Il n’y aura pas de Pérail AOP. Réuni le 13 juin, le comité national des produits laitiers de l’INAO a rejeté à une majorité des 26 voix contre 7 pour et 5 bulletins blancs la reconnaissance en AOP de ce petit fromage historique et onctueux des causses.
L’affaire risque de faire d’autant plus de bruit que les collectivités – département de l’Aveyron et région occitane- sans parler de tous les élus avaient mouillé leur chemise pour la reconnaissance du Pérail. Et que les producteurs travaillaient ce dossier depuis 1994…
Sur le plan de l’histoire et de la délimitation du territoire, le Pérail ne posait aucun problème aux yeux de l’INAO. En revanche, sur le plan de la fabrication, à différentes reprises, l’INAO avait alerté sur l’impossibilité d’inclure dans un cahier des charges d’AOP autant de techniques de fabrication : ajout ou non d’eau, égouttage, démoulage, stockage, lait cru ou thermisé, durée de maturation et d’affinage… Et c’est bien cette variabilité des modes de fabrication qui a motivé la non reconnaissance de l’AOP.
Difficile, dès lors, de ne pas songer à un plan machiavélique de Société (Lactalis), membre du groupement mais qui n’avait pas participé aux récentes conférences de presse. Réalisant 70% de la production avec 1000 tonnes de pérail sous la marque Lou Pérac, la Société des Caves n’avait sans doute aucun intérêt à voir une AOP Pérail poindre avec ses contraintes. En ne défendant pas un cahier des charges incluant une seule technique de fabrication du Pérail, les hommes de Société savaient que l’AOP Pérail serait condamnée.

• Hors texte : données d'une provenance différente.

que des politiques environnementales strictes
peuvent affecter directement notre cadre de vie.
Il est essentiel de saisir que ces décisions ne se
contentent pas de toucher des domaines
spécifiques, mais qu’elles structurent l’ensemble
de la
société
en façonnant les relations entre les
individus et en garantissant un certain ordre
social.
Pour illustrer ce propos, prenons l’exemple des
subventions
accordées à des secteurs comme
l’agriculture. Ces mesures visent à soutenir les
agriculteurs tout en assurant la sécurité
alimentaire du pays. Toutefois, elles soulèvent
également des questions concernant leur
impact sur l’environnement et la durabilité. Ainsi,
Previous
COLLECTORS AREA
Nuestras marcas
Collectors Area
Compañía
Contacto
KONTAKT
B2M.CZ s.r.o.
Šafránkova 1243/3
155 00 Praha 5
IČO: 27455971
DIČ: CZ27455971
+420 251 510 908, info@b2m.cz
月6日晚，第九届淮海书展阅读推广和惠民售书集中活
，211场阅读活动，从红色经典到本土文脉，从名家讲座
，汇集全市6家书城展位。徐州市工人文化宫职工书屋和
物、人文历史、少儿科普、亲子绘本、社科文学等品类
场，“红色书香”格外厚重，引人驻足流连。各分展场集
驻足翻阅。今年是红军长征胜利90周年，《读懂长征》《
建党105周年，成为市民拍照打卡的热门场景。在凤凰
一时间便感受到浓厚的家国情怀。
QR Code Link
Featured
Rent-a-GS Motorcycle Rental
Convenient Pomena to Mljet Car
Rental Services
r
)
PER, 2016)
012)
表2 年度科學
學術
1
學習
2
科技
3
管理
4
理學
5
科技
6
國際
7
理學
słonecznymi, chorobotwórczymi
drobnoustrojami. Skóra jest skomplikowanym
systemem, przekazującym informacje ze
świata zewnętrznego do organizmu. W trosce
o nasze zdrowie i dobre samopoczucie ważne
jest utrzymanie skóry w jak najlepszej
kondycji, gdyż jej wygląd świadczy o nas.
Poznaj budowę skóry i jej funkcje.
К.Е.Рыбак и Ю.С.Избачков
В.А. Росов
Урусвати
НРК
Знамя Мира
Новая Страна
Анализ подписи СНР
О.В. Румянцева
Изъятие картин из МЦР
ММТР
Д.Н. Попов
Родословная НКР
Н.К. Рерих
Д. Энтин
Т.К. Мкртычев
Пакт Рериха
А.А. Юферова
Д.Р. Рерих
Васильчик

Reste la déception des petits producteurs qui travaillent sur ce dossier depuis 25 ans… Pourtant, l’obtention de l’AOP pour ce petit fromage à l’odeur caractéristique de suin aurait signé une revanche sur le roquefort. Car le Pérail – qui tire son nom du mot peralhière, l’évier de pierre en occitan sur lequel on égouttait les fromages – est historiquement le fromage des causses. Presque disparu avec le développement du roquefort qui mobilisait tout le lait des brebis du causse, le pérail avait été relancé avec la contestation née de l’extension du camp militaire du Larzac dans les années 70 et l’arrivée de nouveaux occupants des fermes expropriées. «Quand on me demande un Lou Pérac sur le marché de Millau en désignant un pérail, j’avoue que ça m’agace un peu » nous confiait justement Jean-Luc Bernard, éleveur à la Ferme des Truels qui fut la première à produire du Pérail.